What to work on >> Lines with "Center" in the records below: say how many there are, and add nothing.

*** Opening Material for the task ***

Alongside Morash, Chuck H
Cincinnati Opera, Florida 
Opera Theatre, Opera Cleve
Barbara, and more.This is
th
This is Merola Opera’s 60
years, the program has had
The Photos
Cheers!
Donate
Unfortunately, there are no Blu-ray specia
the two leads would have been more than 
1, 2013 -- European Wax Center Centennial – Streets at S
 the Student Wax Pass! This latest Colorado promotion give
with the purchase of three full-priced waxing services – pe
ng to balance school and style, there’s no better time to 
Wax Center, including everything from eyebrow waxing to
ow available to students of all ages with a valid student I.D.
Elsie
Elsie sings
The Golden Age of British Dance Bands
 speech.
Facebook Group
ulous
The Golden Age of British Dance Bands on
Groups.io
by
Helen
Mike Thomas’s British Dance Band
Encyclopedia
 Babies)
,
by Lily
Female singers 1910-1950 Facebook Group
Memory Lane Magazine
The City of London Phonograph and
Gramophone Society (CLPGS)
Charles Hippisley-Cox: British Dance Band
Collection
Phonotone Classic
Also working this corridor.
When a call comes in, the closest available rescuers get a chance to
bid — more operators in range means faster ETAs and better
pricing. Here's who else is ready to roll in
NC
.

*** Closing Material for the task ***

Written reply >> 2